# Shipping ?



## Uk-Girl (Feb 3, 2010)

Hi,
Could anyone advise me on good and reliable shipping companies from the Uk?
My shipment would be quite small. Just clothes, shoes, bedding, a few ornaments and pictures and a 2 draw filing cabinet. 
Thanks very much lane:


----------



## Musical (Feb 8, 2011)

Uk-Girl said:


> Hi,
> Could anyone advise me on good and reliable shipping companies from the Uk?
> My shipment would be quite small. Just clothes, shoes, bedding, a few ornaments and pictures and a 2 draw filing cabinet.
> Thanks very much lane:


I am looking for the same information: my wife and I are moving to Cairo next month... I have found a number of companies advertising small removals of personal effects by searching Google for 'shipping from UK to Egypt". They provide reasonably similar quotations, but I am concerned about quality and reliability of services. I have also heard that there can be problems with Egyptian customs when importing personal effects such as clothing etc. I also wish to bring a couple of large musical instruments... I have posted for information regarding these before without success.

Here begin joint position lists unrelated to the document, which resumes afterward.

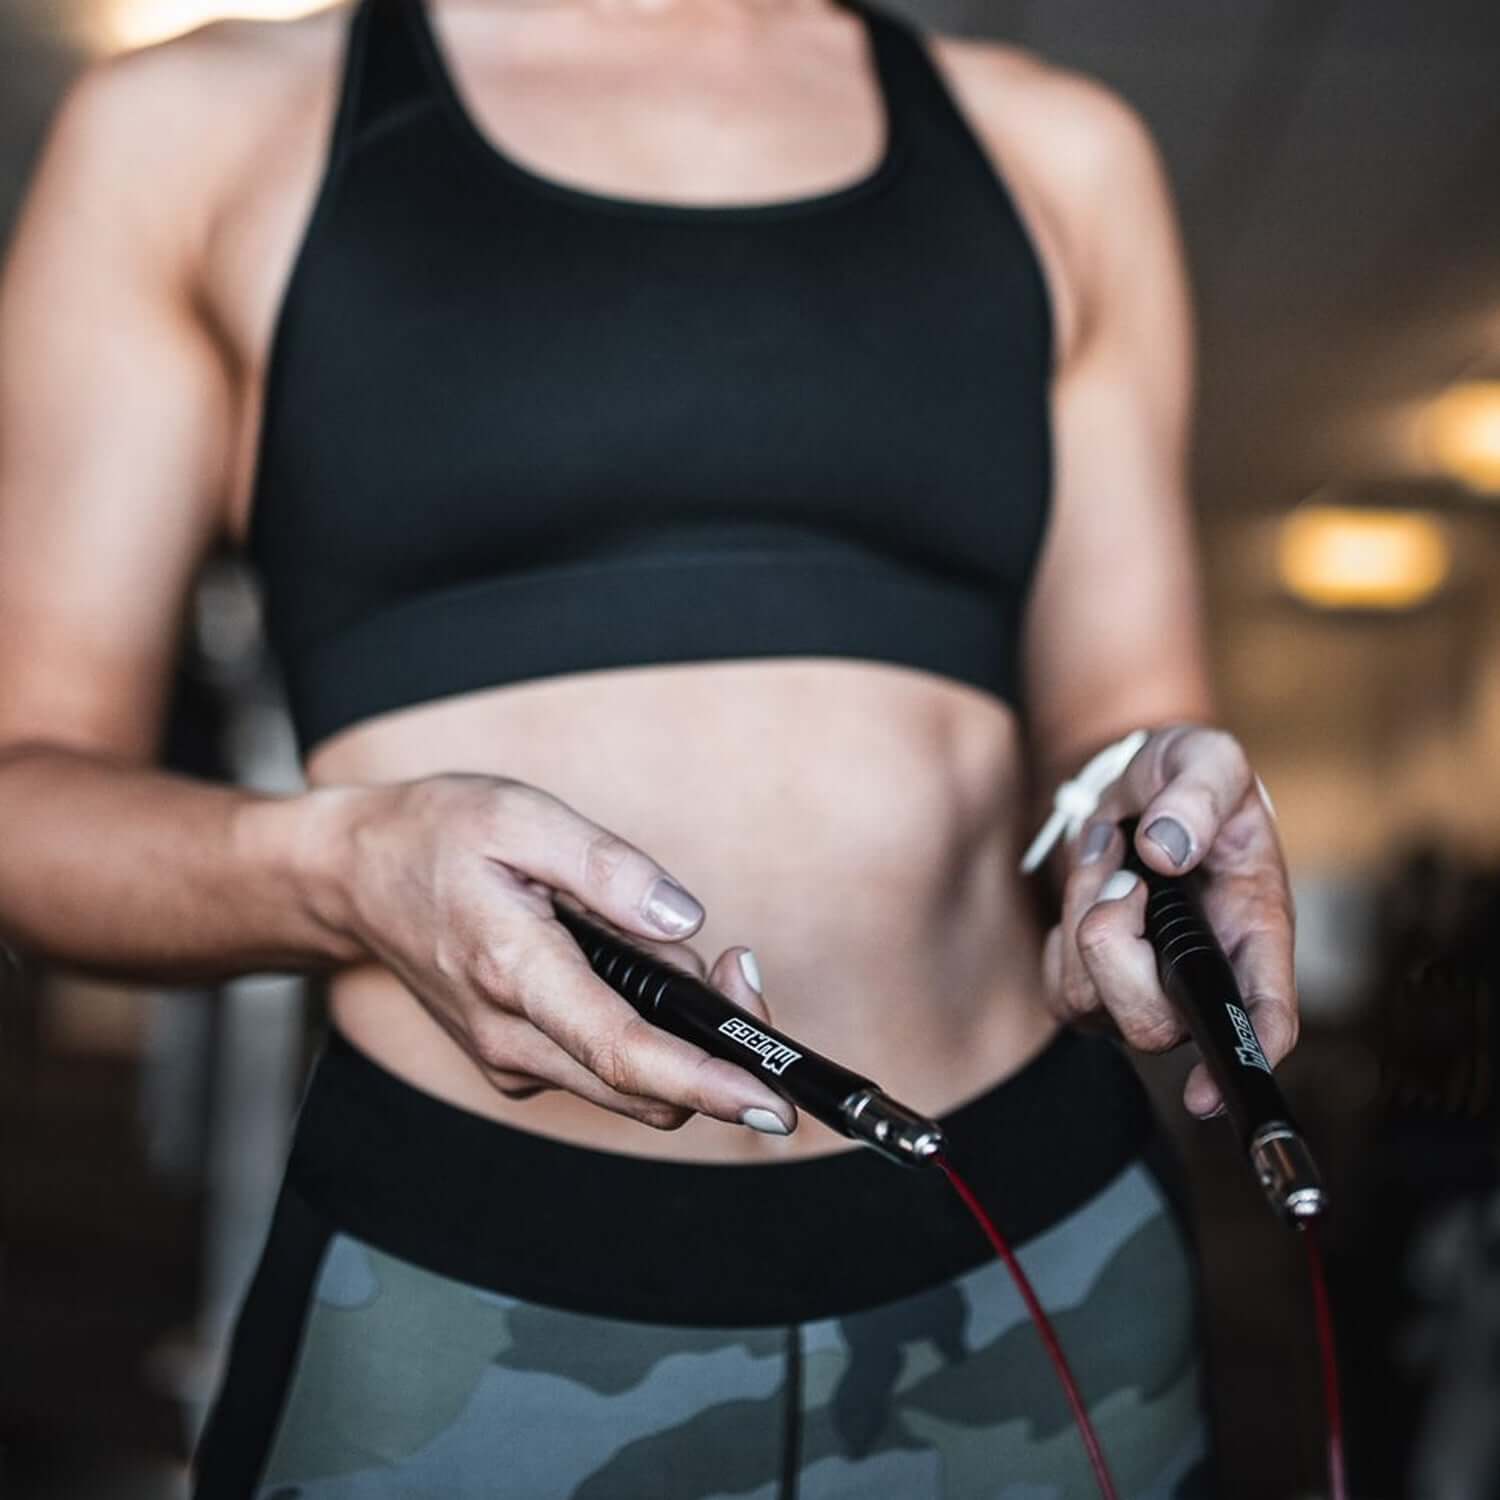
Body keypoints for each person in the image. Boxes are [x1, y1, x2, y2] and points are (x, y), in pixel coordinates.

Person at [0, 0, 1298, 1494]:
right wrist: (341, 866)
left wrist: (1150, 820)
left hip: (1039, 1236)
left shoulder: (1058, 150)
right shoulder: (201, 128)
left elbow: (1119, 725)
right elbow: (31, 794)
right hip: (466, 1279)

I would be really grateful for any help on the above issues, or just to be pointed towards any useful information would be grand.


----------



## MaidenScotland (Jun 6, 2009)

The trouble with giving information on customs etc is that nothing is written in stone..and each shipment will be different according to the customs office who deals with it. Why bother paying for a filing cabinet to be shipped you can buy those easily in Egypt, send your bedding etc as cargo by plane or even check out how much it will cost you to bring it as excess luggage.. booking on line is much cheaper than turning up at the airport with it plus it will save you all the hassle of going through customs.


----------



## canuck2010 (Jan 13, 2010)

DHL works, but pricey.


----------



## gerhardme1954 (Jul 6, 2011)

My advise. Arrive with a suitcase, and buy as you go along. When you leave, have a sale...


----------